E di una cosa siamo stufe: lottare sempre da sole. Sempre faticare a farsi riconoscere un diritto che sia uno. Perché in Italia sei fortunata se incontri uomini che ti ascoltano, quando fai questi discorsi. In Italia sei fortunata se tuo marito ti aiuta a fare la spesa e qualche domenica decide di fare il “mammo”. Ma in Italia non si è ancora visto un uomo che ci prenda per mano e lotti con noi. Siamo fortunate che non ci diano contro, sarà quindi troppo pretendere che vogliano cambiare con noi?

Noi siamo stufe di dover chiedere scusa di esistere, siamo stufe di dover lottare per diritti che dovrebbero essere nostri per nascita.
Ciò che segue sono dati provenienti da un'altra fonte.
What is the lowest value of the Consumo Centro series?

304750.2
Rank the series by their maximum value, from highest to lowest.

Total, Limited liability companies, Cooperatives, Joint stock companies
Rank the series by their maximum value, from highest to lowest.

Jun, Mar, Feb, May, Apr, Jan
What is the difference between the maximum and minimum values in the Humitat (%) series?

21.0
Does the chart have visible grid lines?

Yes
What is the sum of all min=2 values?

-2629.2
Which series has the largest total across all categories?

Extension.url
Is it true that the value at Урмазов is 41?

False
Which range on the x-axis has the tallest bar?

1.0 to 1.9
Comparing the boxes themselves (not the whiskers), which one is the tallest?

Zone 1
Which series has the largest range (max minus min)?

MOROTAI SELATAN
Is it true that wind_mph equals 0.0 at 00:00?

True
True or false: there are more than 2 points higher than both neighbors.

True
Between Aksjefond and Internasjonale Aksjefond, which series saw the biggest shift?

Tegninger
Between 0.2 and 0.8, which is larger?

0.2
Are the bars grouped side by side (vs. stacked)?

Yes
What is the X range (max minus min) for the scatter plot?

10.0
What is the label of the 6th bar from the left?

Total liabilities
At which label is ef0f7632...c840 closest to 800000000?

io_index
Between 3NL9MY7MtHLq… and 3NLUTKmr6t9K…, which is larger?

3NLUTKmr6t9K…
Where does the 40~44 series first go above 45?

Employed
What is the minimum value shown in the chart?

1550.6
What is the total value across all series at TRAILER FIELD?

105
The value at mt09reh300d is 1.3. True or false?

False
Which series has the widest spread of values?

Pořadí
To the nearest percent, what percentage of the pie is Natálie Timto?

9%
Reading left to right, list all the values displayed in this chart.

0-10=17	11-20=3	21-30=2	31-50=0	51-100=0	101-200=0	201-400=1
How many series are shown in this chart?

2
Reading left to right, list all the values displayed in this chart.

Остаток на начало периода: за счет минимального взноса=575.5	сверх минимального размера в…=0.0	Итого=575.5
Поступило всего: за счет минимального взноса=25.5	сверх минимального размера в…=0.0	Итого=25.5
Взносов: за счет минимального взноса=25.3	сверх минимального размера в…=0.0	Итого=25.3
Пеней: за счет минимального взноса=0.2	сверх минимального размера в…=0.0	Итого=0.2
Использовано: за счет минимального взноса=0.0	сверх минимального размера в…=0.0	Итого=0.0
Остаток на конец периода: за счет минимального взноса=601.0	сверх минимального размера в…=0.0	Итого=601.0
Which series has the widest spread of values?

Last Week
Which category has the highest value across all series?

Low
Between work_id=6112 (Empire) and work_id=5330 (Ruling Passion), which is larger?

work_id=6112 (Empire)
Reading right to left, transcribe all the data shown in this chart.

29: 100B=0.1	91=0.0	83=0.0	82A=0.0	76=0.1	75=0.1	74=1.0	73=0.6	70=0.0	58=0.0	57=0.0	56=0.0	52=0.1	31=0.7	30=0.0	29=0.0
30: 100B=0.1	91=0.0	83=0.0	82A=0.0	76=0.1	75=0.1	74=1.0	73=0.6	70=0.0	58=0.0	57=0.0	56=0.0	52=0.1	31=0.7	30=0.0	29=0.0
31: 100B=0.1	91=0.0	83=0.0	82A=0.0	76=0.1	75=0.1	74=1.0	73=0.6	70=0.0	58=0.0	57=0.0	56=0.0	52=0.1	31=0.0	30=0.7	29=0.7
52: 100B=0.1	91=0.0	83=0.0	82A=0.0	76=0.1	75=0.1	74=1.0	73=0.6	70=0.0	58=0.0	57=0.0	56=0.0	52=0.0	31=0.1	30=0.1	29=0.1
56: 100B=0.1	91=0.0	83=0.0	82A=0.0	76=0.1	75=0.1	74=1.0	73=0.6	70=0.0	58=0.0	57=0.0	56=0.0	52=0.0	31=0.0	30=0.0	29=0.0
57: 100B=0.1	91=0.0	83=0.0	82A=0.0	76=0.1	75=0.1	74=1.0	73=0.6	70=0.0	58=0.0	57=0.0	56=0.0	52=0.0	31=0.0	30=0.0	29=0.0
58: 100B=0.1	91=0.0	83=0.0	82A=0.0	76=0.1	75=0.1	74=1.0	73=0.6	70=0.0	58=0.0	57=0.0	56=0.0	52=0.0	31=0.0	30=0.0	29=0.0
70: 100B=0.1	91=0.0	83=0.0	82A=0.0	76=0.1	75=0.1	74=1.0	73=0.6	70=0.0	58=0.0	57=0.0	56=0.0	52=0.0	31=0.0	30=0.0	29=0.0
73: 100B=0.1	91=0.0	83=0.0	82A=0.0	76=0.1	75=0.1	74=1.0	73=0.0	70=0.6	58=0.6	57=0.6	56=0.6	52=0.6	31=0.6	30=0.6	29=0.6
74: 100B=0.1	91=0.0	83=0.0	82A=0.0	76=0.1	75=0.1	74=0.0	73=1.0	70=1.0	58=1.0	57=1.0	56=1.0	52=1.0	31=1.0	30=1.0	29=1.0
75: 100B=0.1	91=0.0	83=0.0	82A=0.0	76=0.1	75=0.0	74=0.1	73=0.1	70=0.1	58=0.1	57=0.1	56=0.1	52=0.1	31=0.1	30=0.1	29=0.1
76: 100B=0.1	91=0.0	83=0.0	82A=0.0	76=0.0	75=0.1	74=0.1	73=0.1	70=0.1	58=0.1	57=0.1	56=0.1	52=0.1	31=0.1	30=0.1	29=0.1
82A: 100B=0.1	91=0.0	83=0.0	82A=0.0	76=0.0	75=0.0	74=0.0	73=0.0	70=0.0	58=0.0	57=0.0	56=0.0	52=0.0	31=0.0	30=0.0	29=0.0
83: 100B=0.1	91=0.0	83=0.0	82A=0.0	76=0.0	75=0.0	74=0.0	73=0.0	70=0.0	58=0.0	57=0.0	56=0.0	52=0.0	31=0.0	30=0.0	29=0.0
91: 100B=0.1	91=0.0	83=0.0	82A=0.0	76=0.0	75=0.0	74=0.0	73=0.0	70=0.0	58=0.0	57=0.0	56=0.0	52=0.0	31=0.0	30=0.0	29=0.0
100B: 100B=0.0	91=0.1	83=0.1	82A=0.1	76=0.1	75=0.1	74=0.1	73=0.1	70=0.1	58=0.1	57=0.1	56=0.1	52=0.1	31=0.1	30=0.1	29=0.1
Siamo stufe di lottare anche per gli uomini (etero, omo, bisex, neutri) perché i diritti che pretendiamo per noi, di riflesso garantiscono uguali diritti a loro. Siamo stufe di dover spiegare che femminismo non è la contrapposizione al maschilismo: che se il maschilismo è uno strumento di repressione sociale, dove il maschio prevarica sulla donna, il femminismo lotta per la parità: parità nel vivere una vita soddisfacente, parità nell’ottenere ciò che mi prefiggo come obiettivo, parità nel poter essere fragile, parità nel poter scegliere chi diventare e chi essere senza dover rispondere a modelli impostimi da altri.

Noi siamo stufe di combatter anche per voi e venire denigrate per questo. Nel 2021 che verrà è questo l’unico buon proposito che mi pongo: smetterla di giustificare voi maschi e iniziare a pretendere un aiuto. Smettetela di santificare vostra madre e dare della troia alla prima donna che passa in macchina. Smettetela di fare i gelosi verso i fidanzati di vostra figlia, quando la notte vendete le foto di nudo della suddetta sulle chat Telegram.

Dimostrateci che anche voi valete la pena.